# Description of the task
Can you copy out each of the lines below word for word, leaving nothing out?
^^^^^^^^^^^^^^^^
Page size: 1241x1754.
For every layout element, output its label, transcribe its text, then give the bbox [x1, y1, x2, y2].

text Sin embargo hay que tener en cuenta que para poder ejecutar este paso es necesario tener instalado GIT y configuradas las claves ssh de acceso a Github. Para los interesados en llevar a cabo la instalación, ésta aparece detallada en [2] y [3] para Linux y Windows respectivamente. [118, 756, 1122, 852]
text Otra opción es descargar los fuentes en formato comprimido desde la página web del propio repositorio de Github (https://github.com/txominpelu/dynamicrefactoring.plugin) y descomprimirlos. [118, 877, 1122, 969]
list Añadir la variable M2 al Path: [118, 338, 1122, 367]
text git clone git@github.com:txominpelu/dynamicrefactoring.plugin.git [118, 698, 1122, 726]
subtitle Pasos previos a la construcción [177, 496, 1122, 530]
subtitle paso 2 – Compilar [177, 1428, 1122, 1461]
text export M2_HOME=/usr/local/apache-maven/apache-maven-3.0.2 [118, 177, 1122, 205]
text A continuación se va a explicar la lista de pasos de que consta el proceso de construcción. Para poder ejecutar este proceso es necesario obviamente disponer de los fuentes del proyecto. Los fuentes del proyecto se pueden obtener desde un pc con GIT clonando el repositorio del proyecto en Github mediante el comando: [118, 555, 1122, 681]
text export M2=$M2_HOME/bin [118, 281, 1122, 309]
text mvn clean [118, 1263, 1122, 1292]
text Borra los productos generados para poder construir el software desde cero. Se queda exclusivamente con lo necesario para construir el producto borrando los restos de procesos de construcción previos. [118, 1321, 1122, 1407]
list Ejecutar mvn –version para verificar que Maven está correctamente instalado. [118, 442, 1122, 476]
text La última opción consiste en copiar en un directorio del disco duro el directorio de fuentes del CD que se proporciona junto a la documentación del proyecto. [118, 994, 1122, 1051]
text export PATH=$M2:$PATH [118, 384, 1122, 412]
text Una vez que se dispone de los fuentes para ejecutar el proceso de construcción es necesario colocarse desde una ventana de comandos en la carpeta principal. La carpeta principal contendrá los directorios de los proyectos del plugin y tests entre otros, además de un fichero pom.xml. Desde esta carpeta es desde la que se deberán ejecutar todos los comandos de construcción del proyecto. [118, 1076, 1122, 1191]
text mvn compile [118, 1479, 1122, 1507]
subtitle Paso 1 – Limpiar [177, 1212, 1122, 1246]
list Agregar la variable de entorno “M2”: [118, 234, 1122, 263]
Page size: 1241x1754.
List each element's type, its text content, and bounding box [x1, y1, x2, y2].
^^^^^^^^^^^^^^^^
# Written answer
Page size: 1241x1754.
For every layout element, output its label, transcribe its text, then give the bbox [x1, y1, x2, y2].

text Sin embargo hay que tener en cuenta que para poder ejecutar este paso es necesario tener instalado GIT y configuradas las claves ssh de acceso a Github. Para los interesados en llevar a cabo la instalación, ésta aparece detallada en [2] y [3] para Linux y Windows respectivamente. [118, 756, 1122, 852]
text Otra opción es descargar los fuentes en formato comprimido desde la página web del propio repositorio de Github (https://github.com/txominpelu/dynamicrefactoring.plugin) y descomprimirlos. [118, 877, 1122, 969]
list Añadir la variable M2 al Path: [118, 338, 1122, 367]
text git clone git@github.com:txominpelu/dynamicrefactoring.plugin.git [118, 698, 1122, 726]
subtitle Pasos previos a la construcción [177, 496, 1122, 530]
subtitle paso 2 – Compilar [177, 1428, 1122, 1461]
text export M2_HOME=/usr/local/apache-maven/apache-maven-3.0.2 [118, 177, 1122, 205]
text A continuación se va a explicar la lista de pasos de que consta el proceso de construcción. Para poder ejecutar este proceso es necesario obviamente disponer de los fuentes del proyecto. Los fuentes del proyecto se pueden obtener desde un pc con GIT clonando el repositorio del proyecto en Github mediante el comando: [118, 555, 1122, 681]
text export M2=$M2_HOME/bin [118, 281, 1122, 309]
text mvn clean [118, 1263, 1122, 1292]
text Borra los productos generados para poder construir el software desde cero. Se queda exclusivamente con lo necesario para construir el producto borrando los restos de procesos de construcción previos. [118, 1321, 1122, 1407]
list Ejecutar mvn –version para verificar que Maven está correctamente instalado. [118, 442, 1122, 476]
text La última opción consiste en copiar en un directorio del disco duro el directorio de fuentes del CD que se proporciona junto a la documentación del proyecto. [118, 994, 1122, 1051]
text export PATH=$M2:$PATH [118, 384, 1122, 412]
text Una vez que se dispone de los fuentes para ejecutar el proceso de construcción es necesario colocarse desde una ventana de comandos en la carpeta principal. La carpeta principal contendrá los directorios de los proyectos del plugin y tests entre otros, además de un fichero pom.xml. Desde esta carpeta es desde la que se deberán ejecutar todos los comandos de construcción del proyecto. [118, 1076, 1122, 1191]
text mvn compile [118, 1479, 1122, 1507]
subtitle Paso 1 – Limpiar [177, 1212, 1122, 1246]
list Agregar la variable de entorno “M2”: [118, 234, 1122, 263]
Page size: 1241x1754.
List each element's type, its text content, and bounding box [x1, y1, x2, y2].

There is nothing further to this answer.